- [EXERCISE AIM] Gather up every line from the entries below that uses the word "saldırıda".

Collected data
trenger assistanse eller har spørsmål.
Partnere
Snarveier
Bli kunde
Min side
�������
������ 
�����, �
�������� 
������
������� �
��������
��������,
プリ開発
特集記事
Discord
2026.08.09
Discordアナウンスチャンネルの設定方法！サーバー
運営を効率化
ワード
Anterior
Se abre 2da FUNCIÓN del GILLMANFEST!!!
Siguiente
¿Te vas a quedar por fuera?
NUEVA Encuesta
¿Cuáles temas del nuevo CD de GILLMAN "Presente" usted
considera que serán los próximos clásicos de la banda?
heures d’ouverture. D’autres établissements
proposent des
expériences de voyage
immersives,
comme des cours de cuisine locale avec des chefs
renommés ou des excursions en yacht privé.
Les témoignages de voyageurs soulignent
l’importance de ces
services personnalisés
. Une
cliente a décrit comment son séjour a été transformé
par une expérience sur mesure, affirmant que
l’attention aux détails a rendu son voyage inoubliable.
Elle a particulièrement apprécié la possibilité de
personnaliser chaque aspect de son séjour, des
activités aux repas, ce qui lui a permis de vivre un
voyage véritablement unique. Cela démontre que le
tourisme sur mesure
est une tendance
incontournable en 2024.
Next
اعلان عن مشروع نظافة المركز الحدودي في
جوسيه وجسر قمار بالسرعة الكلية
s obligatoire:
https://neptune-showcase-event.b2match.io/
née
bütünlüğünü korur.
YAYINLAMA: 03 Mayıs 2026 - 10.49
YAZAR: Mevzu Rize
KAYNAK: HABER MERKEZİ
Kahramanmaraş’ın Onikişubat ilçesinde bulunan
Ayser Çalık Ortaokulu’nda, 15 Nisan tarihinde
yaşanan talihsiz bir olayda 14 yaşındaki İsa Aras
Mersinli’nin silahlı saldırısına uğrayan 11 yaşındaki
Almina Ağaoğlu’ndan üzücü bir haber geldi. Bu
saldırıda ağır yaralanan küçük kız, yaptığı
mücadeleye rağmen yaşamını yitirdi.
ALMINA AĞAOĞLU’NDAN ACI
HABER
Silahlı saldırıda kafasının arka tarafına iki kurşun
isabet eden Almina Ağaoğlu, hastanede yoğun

- [TASK ANSWER]
saldırıda ağır yaralanan küçük kız, yaptığı
Silahlı saldırıda kafasının arka tarafına iki kurşun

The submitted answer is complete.